A simple, portable capillary refill time (CRT) simulator is not commercially available. This device would be useful in mass-casualty simulations with multiple volunteers or mannequins depicting a variety of clinical findings and CRTs. The objective of this study was to develop and evaluate a prototype CRT simulator in a disaster simulation context.
A CRT prototype simulator was developed by embedding a pressure-sensitive piezo crystal, and a single red light-emitting diode (LED) light was embedded, within a flesh-toned resin. The LED light was programmed to turn white proportionate to the pressure applied, and gradually to return to red on release. The time to color return was adjustable with an external dial. The prototype was tested for feasibility among two cohorts: emergency medicine physicians in a tabletop exercise and second year medical students within an actual disaster triage drill. The realism of the simulator was compared to video-based CRT, and participants used a Visual Analog Scale (VAS) ranging from “completely artificial” to “as if on a real patient.” The VAS evaluated both the visual realism and the functional (eg, tactile) realism. Accuracy of CRT was evaluated only by the physician cohort. Data were analyzed using parametric and non-parametric statistics, and mean Cohen’s Kappas were used to describe inter-rater reliability.
The CRT simulator was generally well received by the participants. The simulator was perceived to have slightly higher functional realism (P=.06, P=.01) but lower visual realism (P=.002, P=.11) than the video-based CRT. Emergency medicine physicians had higher accuracy on portrayed CRT on the simulator than the videos (92.6% versus 71.1%; P<.001). Inter-rater reliability was higher for the simulator (0.78 versus 0.27; P<.001).

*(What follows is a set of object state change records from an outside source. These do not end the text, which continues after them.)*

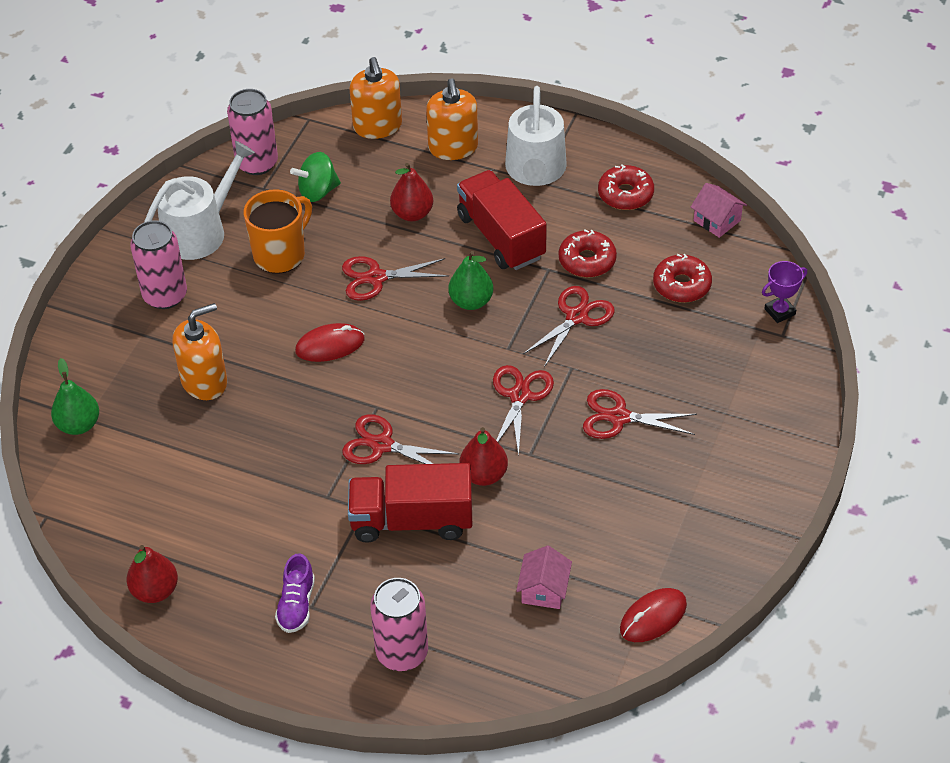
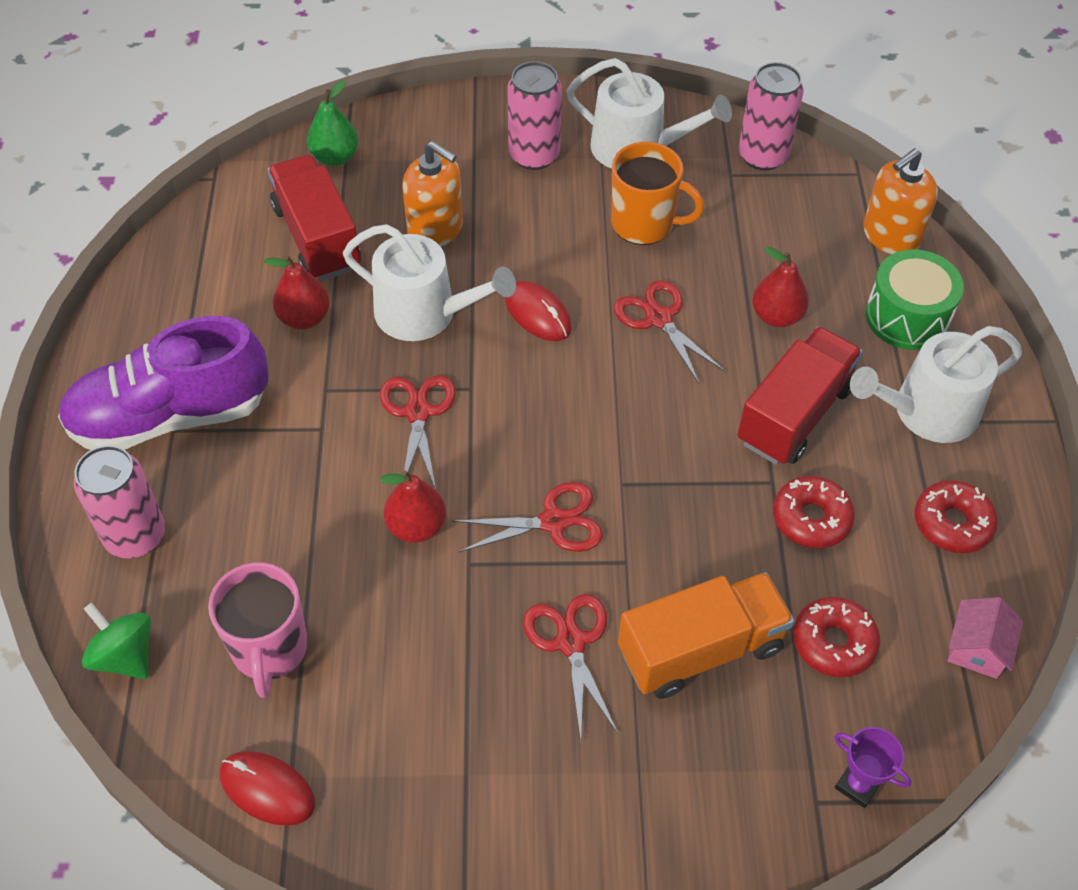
camera: 65 degrees right, 5 degrees up
(155, 591) = (151, 293): red pear -> red pear (304, 318)
(288, 413) = (425, 313): none -> white watering can
(296, 605) = (171, 416): purple shoe -> purple shoe, size x2.30
(318, 191) = (755, 221): green spinning top -> green spinning top (125, 656)
(412, 520) = (322, 479): red truck -> red truck (317, 237)
(453, 147) = (907, 317): orange soap dispenser -> green drum
(471, 301) = (674, 421): green pear -> none
(544, 589) = (269, 649): pink house -> pink mug
(577, 317) = (711, 539): red scissors -> none
(656, 352) = (700, 650): none -> orange truck

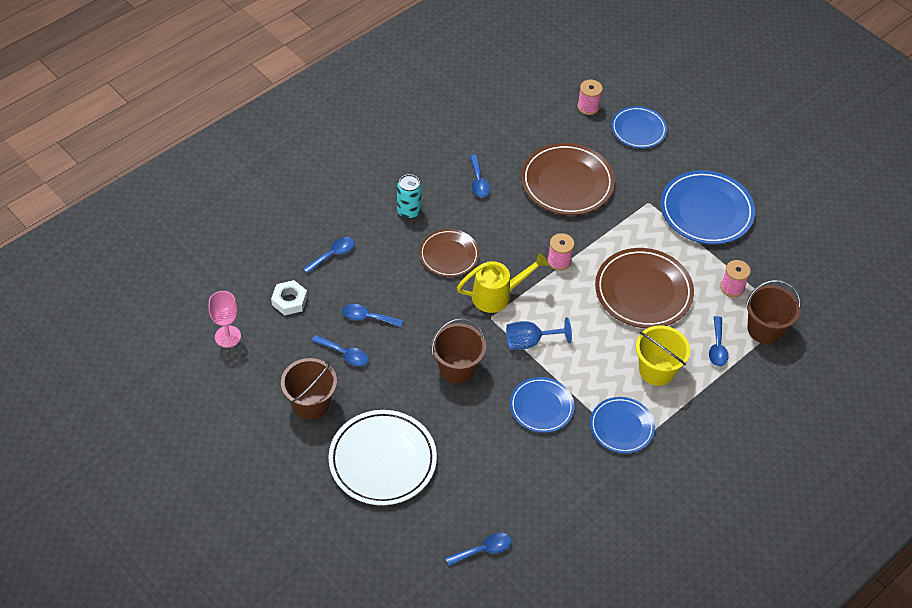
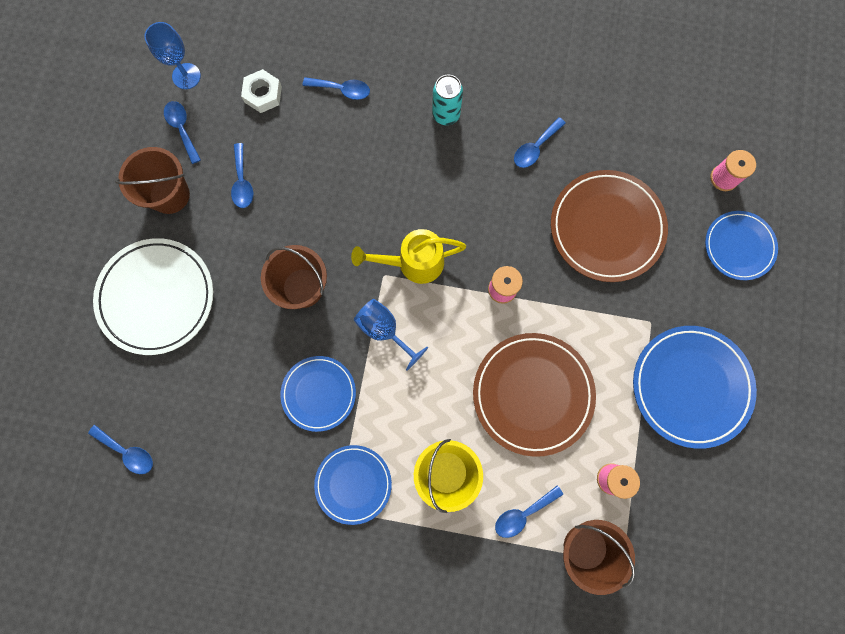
camera: 55 degrees right, 25 degrees up
(228, 336) = (186, 76): pink goblet -> blue goblet
(367, 317) = (297, 171): blue spoon -> blue spoon (182, 129)
(449, 255) = (425, 186): brown plate -> none
(497, 295) = (414, 263): yellow watering can -> yellow watering can turned 135 degrees clockwise

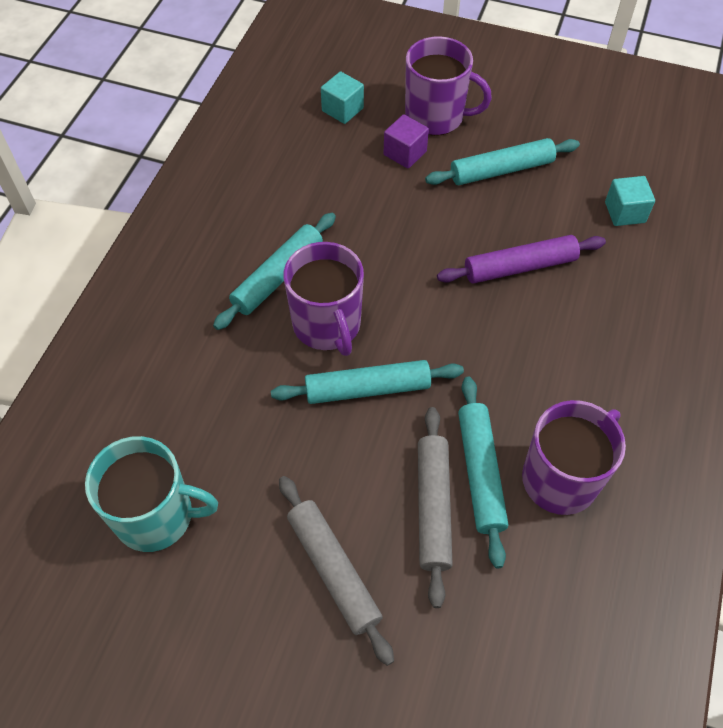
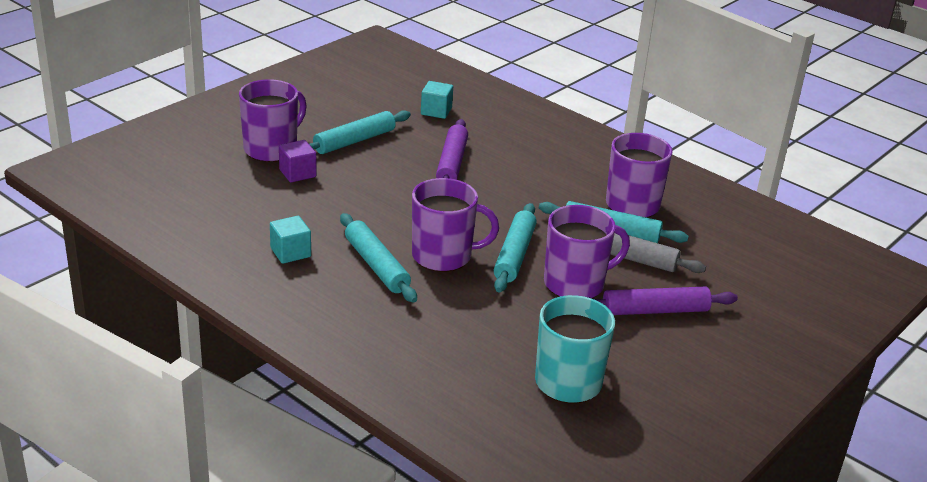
camera: 70 degrees left, 25 degrees down
(334, 570) = (655, 310): grey rolling pin -> purple rolling pin
(342, 109) = (218, 186): turquoise cube -> turquoise cube (290, 252)
(344, 467) = (575, 284): none -> purple mug
(501, 170) = (354, 141): turquoise rolling pin -> turquoise rolling pin turned 45 degrees clockwise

A simple, LED-based CRT simulator was well received in both settings. Prior to widespread use for disaster triage training, validation on participants’ ability to accurately triage disaster victims using CRT simulators and video-based CRT simulations should be performed.
ChangTP, SantillanesG, Claudius I, PhamPK, KovedJ, CheyneJ, Gausche-HillM, KajiAH, SrinivasanS, DonofrioJJ, BirC. Use of a Novel, Portable, LED-Based Capillary Refill Time Simulator within a Disaster Triage Context. Prehosp Disaster Med. 2017;32(4):451–456.